DATA LISTING:

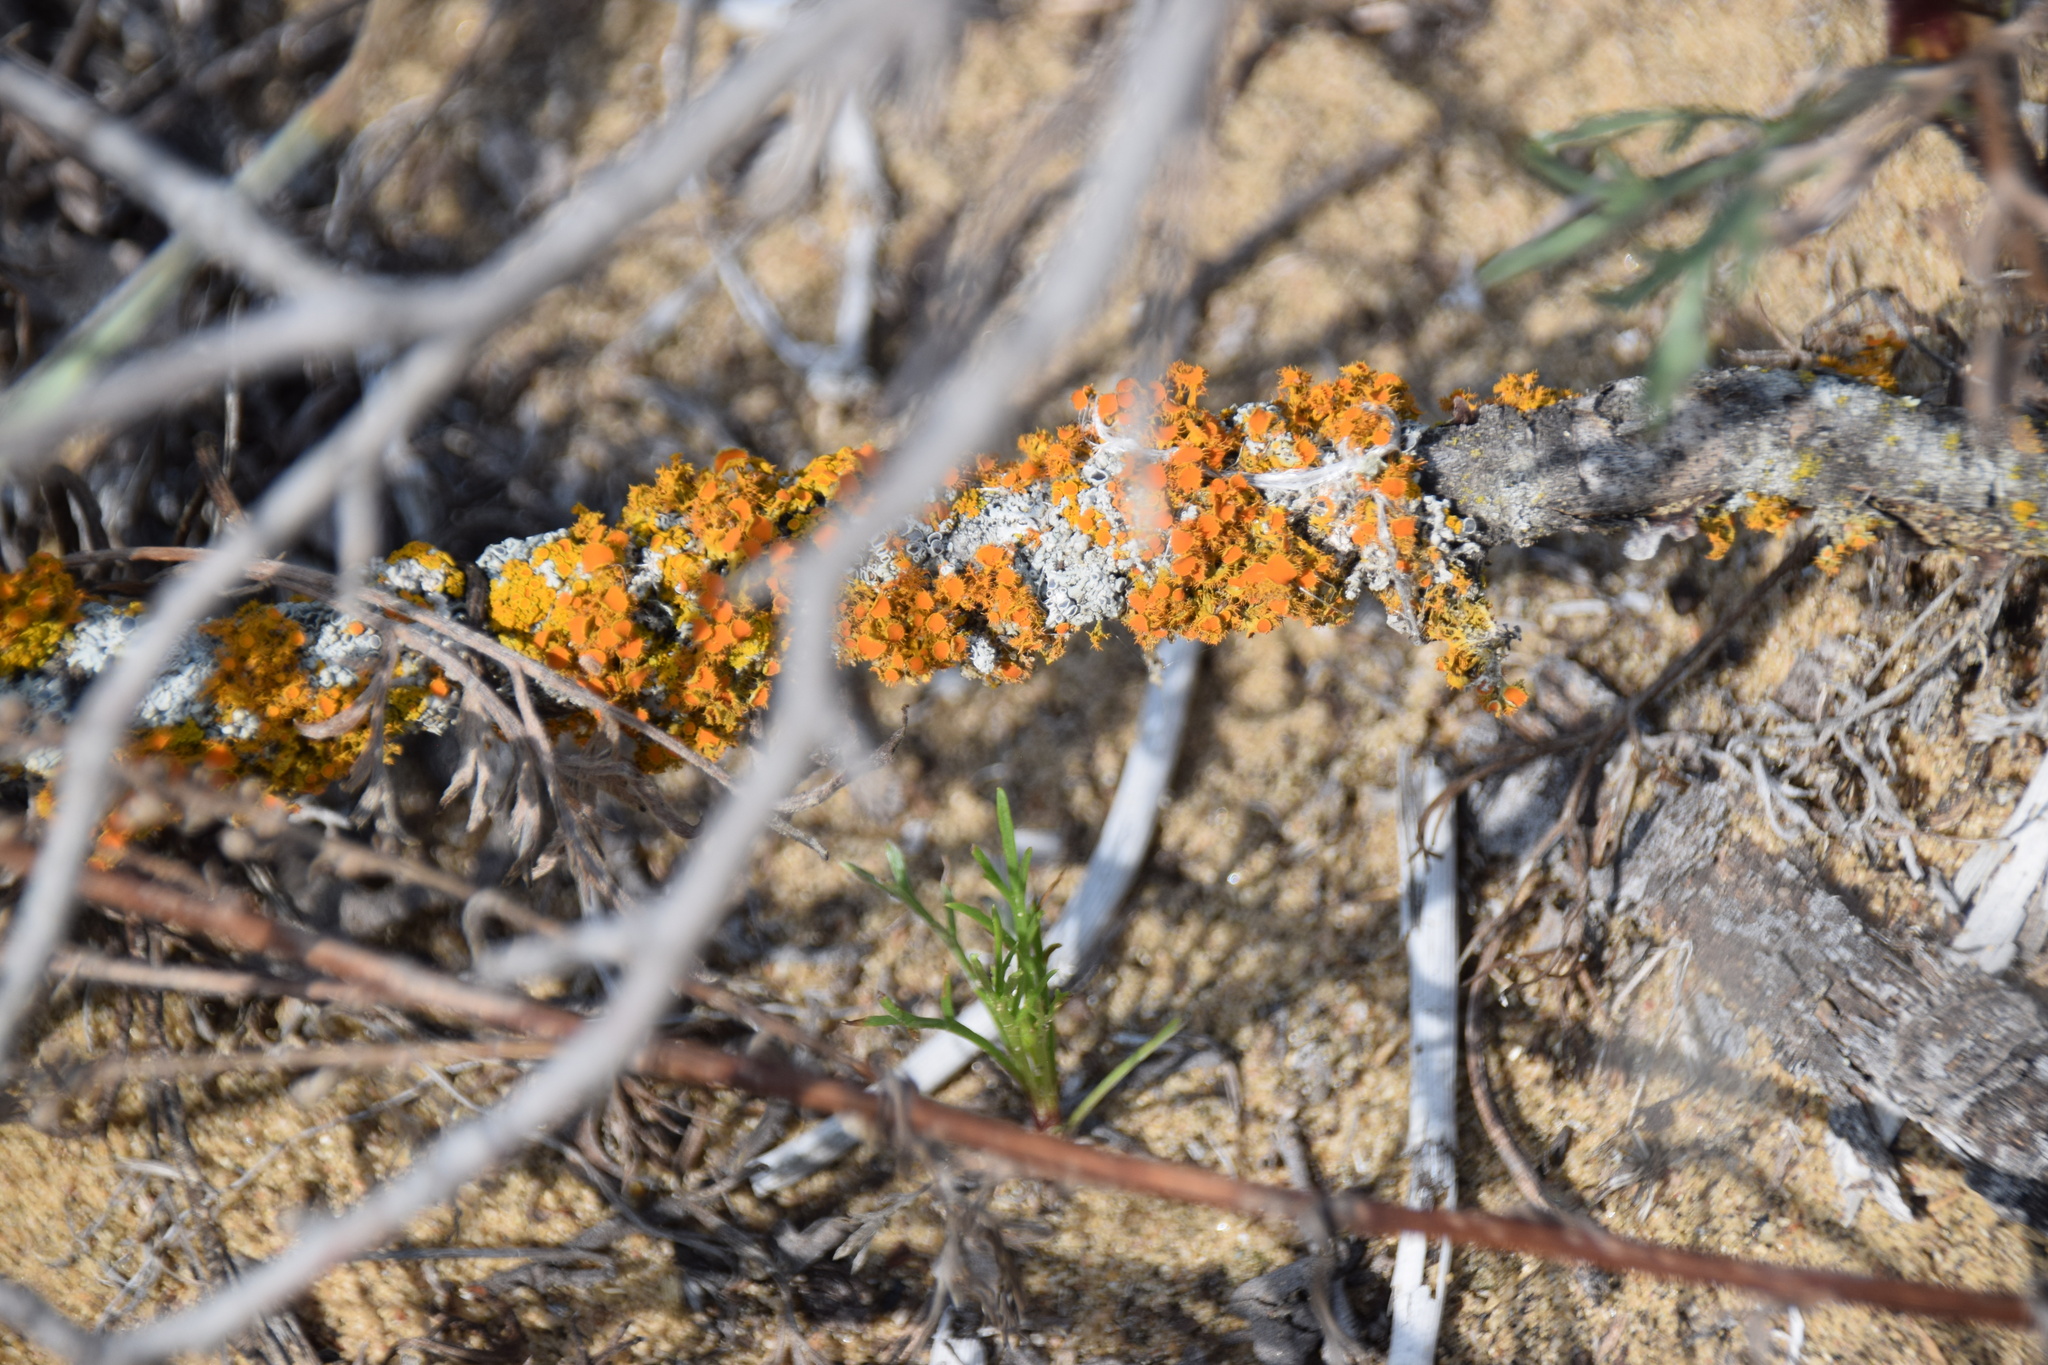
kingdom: Fungi
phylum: Ascomycota
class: Lecanoromycetes
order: Teloschistales
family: Teloschistaceae
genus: Niorma
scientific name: Niorma chrysophthalma
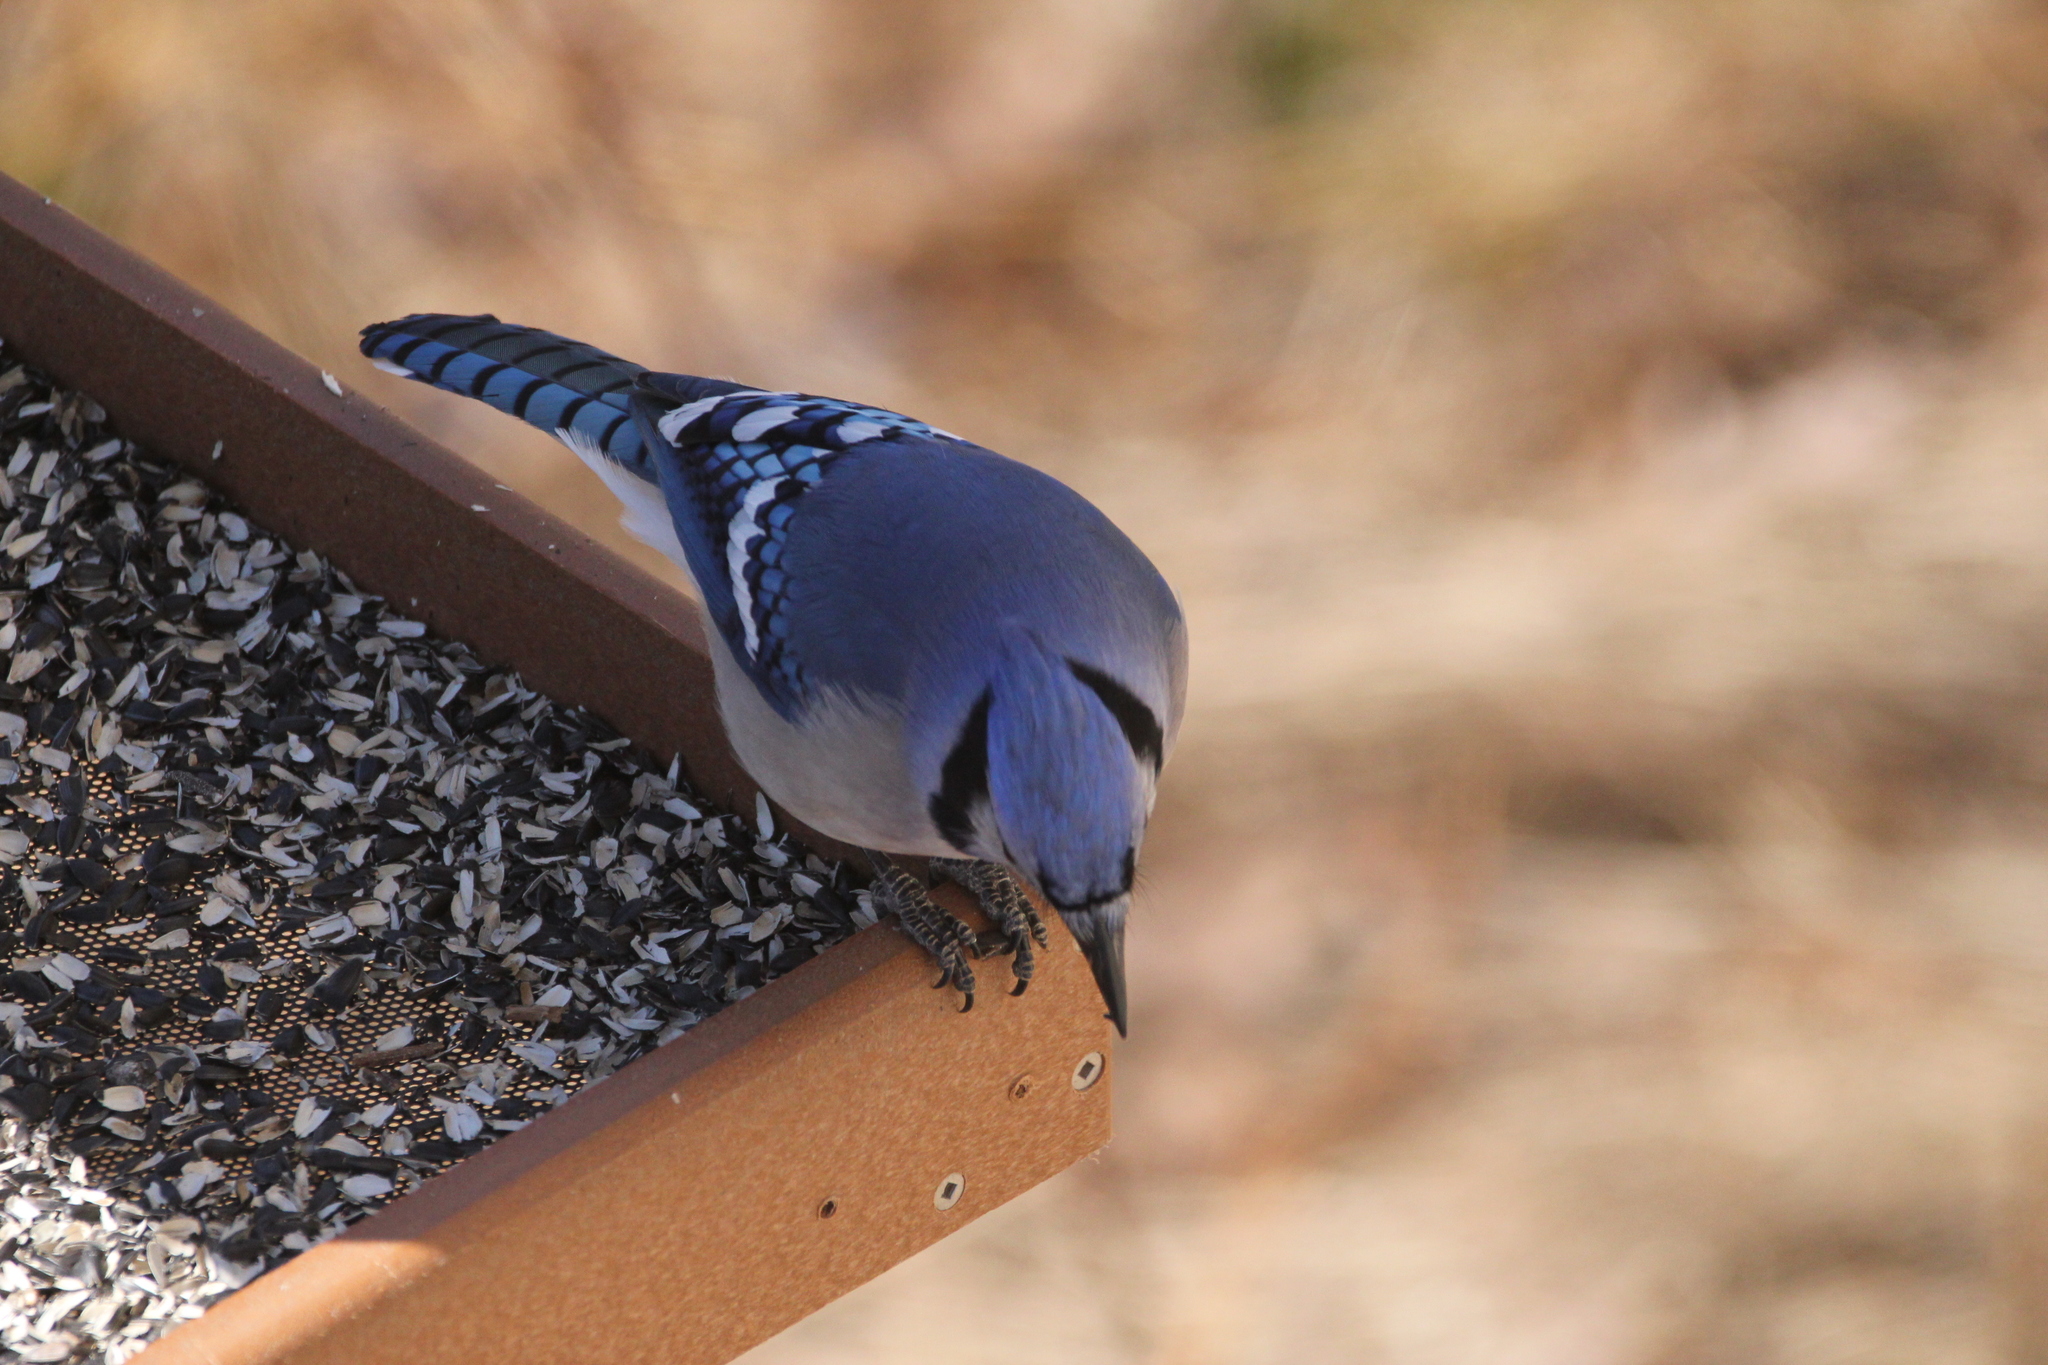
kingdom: Animalia
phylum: Chordata
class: Aves
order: Passeriformes
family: Corvidae
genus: Cyanocitta
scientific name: Cyanocitta cristata
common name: Blue jay
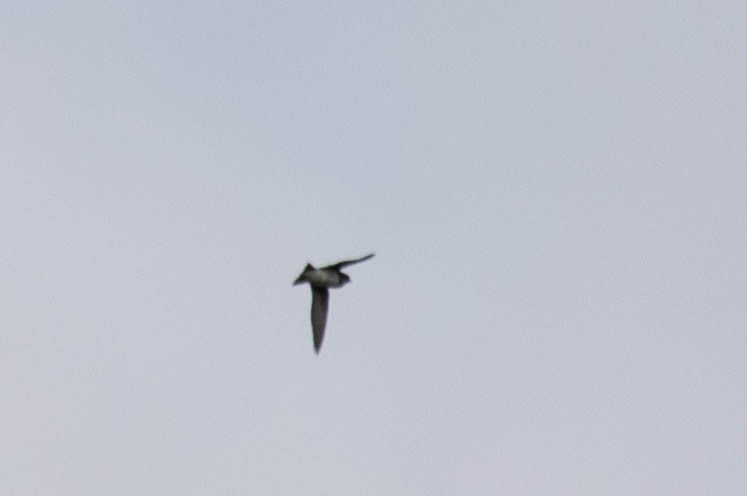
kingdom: Animalia
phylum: Chordata
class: Aves
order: Passeriformes
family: Hirundinidae
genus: Riparia
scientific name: Riparia riparia
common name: Sand martin
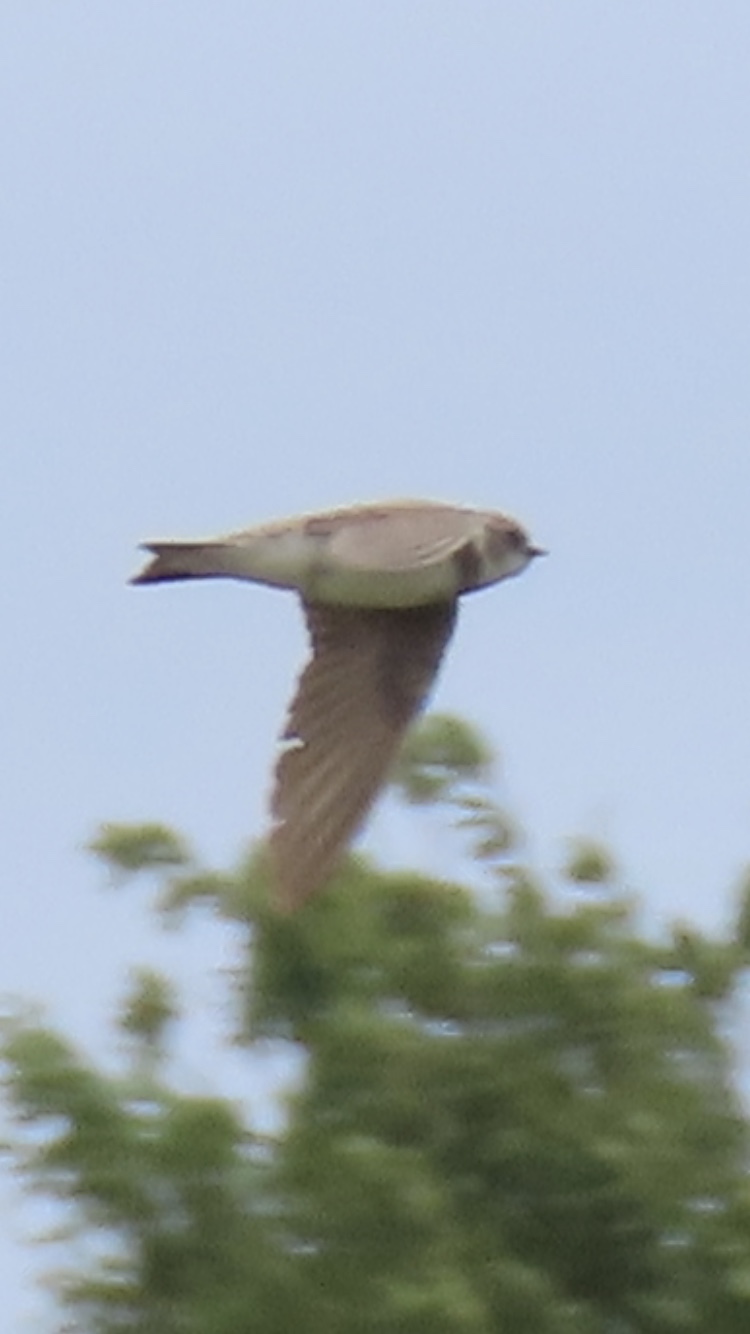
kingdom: Animalia
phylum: Chordata
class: Aves
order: Passeriformes
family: Hirundinidae
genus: Riparia
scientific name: Riparia riparia
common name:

GIVEN REQUEST: Print every text line of the material above word for word, leaving the pictures out.

EXERCISE OUTPUT:
kingdom: Fungi
phylum: Ascomycota
class: Lecanoromycetes
order: Teloschistales
family: Teloschistaceae
genus: Niorma
scientific name: Niorma chrysophthalma
kingdom: Animalia
phylum: Chordata
class: Aves
order: Passeriformes
family: Corvidae
genus: Cyanocitta
scientific name: Cyanocitta cristata
common name: Blue jay
kingdom: Animalia
phylum: Chordata
class: Aves
order: Passeriformes
family: Hirundinidae
genus: Riparia
scientific name: Riparia riparia
common name: Sand martin
kingdom: Animalia
phylum: Chordata
class: Aves
order: Passeriformes
family: Hirundinidae
genus: Riparia
scientific name: Riparia riparia
common name:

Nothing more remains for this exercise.